If you're really concerned about damaging the hub, (and if you're careful there is no reason why you should) and definitely don't want to re-use the freewheel, work on the pin holes on the lock ring. This is a left hand thread and will un-screw the freewheel from the hub as you tighten it but the freewheel will almost certainly be scrap.

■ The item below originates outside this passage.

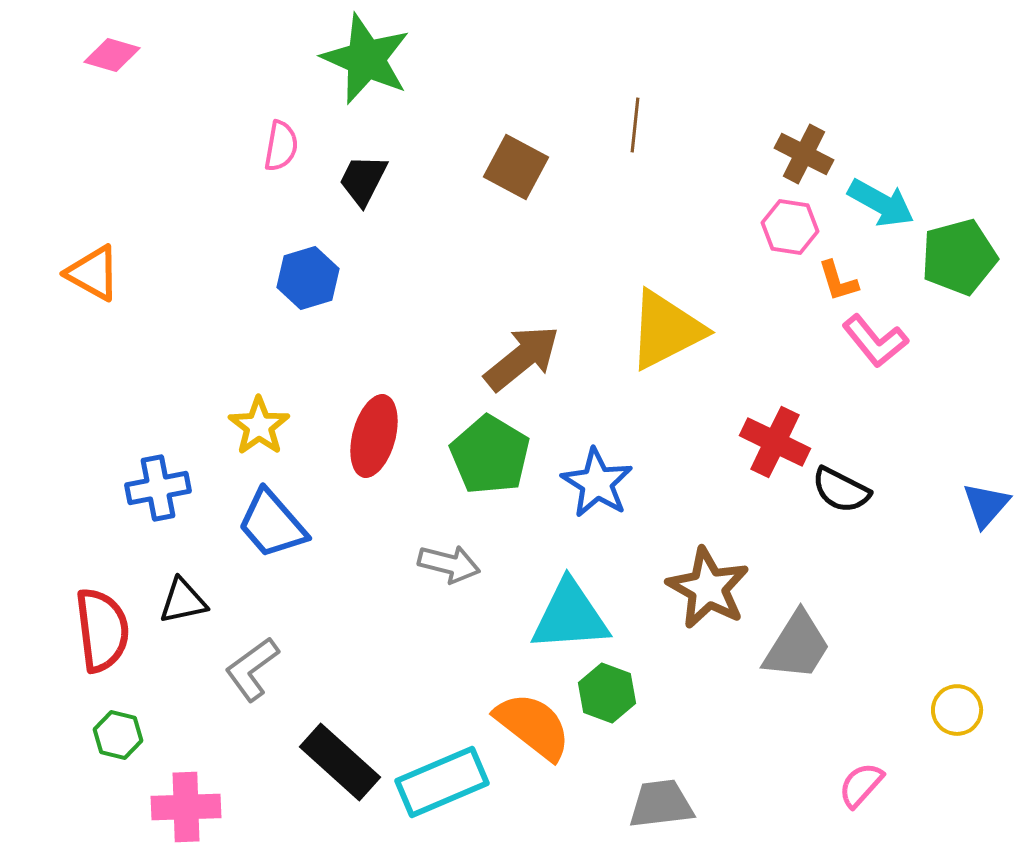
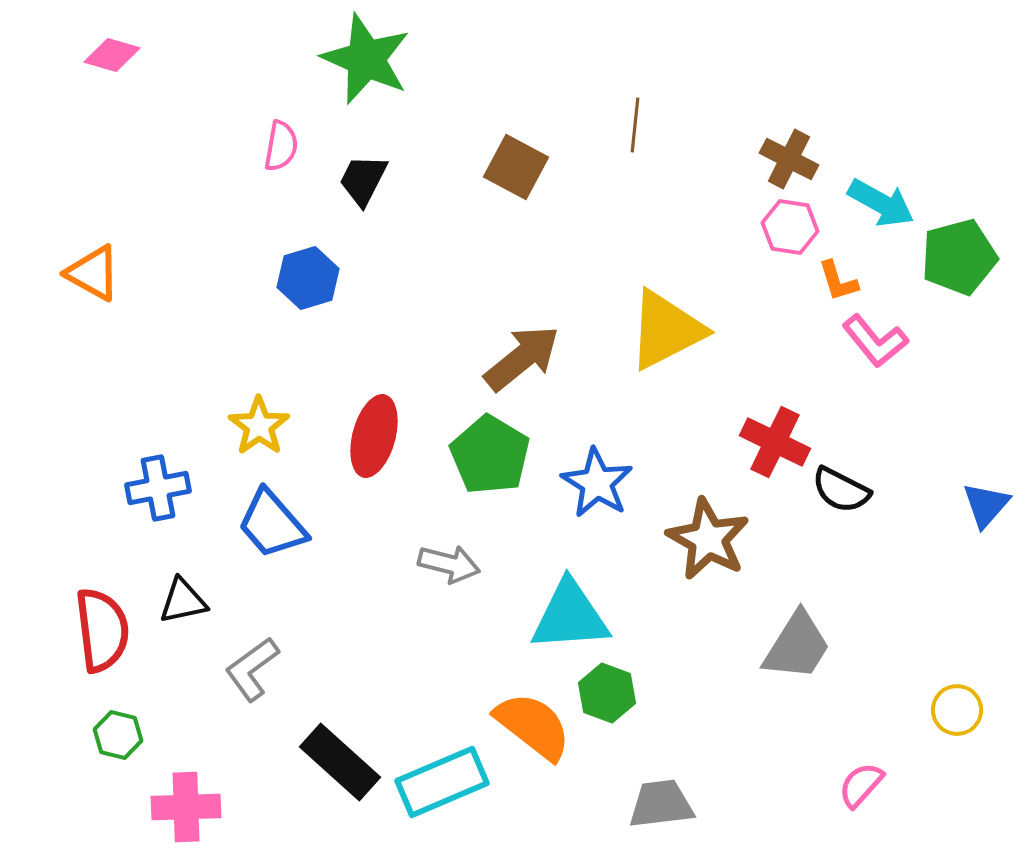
brown cross at (804, 154): moved 15 px left, 5 px down
brown star at (708, 588): moved 49 px up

In fact, if you are replacing the freewheel because it's become noisy, it's perfectly possible to unscrew the lockring (anti-clockwise) and clean and re-grease the freewheel bearings and pawls. It just requires patience. I've done it on 5 and 6 speed blocks but never a single speed one. If it's excessively loose, take the play out of it by tightening the lock ring.


----------



## mangid (25 Jul 2012)

Hmm, 

You can get 2 prong tools:

http://www.amazon.com/Shimano-TL-FW40-Freewheel-Remover-2-Prong/dp/B001GSON4E
http://bicyclebagssell.blogspot.co.uk/2011/01/avenir-2-prong-bmx-freewheel-remover.html


----------



## mickle (25 Jul 2012)

mangid said:


> Hmm,
> 
> You can get 2 prong tools:
> 
> ...


 
The two holes are not there to enable the freewheel to be removed, they're on the free bit rather than the block.


----------



## mickle (25 Jul 2012)

The bike shop workshop method of removing such a piss-poor POS component is to place the whole damn thing in the vice and tighten it so hard that the outer ring collapses, crushing the bearings against the block. Then simply rotate the wheel until it seizes and untightens. If, as sometimes happens, it falls apart, simply throw all the shrapnel in the bin and place the body back in the vice.

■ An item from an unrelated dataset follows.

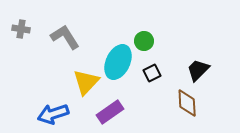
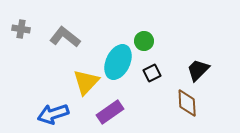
gray L-shape: rotated 20 degrees counterclockwise
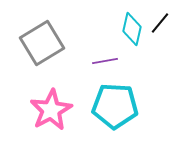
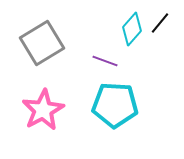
cyan diamond: rotated 28 degrees clockwise
purple line: rotated 30 degrees clockwise
cyan pentagon: moved 1 px up
pink star: moved 8 px left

And then, of course, replace it one with 2 or 4 splines that can be actually removed without having to destroy it.


----------



## Ed no-more-lemons (7 Aug 2012)

Hi
I've got the two prong 'suntour' type freewheel puller on the go.
Although I'm not having much joy, trying to remove a five speed ratcheting freewheel.
I've succeeded at this on another wheel. But this one is much older and the prong receivers I've had to file to take the tool, which is clamped in with an old axle.
Currently drizzling WD40 through from the far side of the block.
Just so I'm clear, I understand the puller tool needs to be rotated anti-clockwise to remove the freewheel. Am I interpriting this thread correctly in supposing only the Lockring has a left-hand thread accessed from the pin holes and whether if it comes to it this is the part to feel the wrath of concentrated shock?
Any advice would be great, as I'm not familiar with the inner mechanism of the freewheel and having a go is better than a lot of 'browser learning'.


----------



## tyred (8 Aug 2012)

The freewheel block itself will unscrew from the hub in the normal anti-cockwise direction.

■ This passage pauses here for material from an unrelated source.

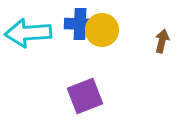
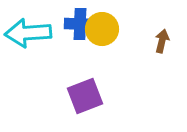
yellow circle: moved 1 px up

It will be tight, especially if it's got a large sprocket as it self tightens as you pedal.


----------



## Ed no-more-lemons (8 Aug 2012)

Thanks Tyred
It sure does and is.
I've stopped short of filing back to the locking ring, As the freewheel does work and does not need immediate replacement.
Just a good clean, it does have slight play in it but hopefully will be OK and the spokes-wheel seem a lot stronger than the modern equivilent.


----------



## tyred (8 Aug 2012)

The lock ring which adjusts the bearing will have two holes for a large pin spanner. You can tighten this to take up some of the play if you like. Just use a hammer and punch on the hole and it does have a left hand thread. It should also be possible to dribble a little 3 in 1 oil into it around the lockring to lubricate it.

It's perfectly possible to open it up and rebuild it with new ball bearings and fresh grease but it's not really worth the hassle.


----------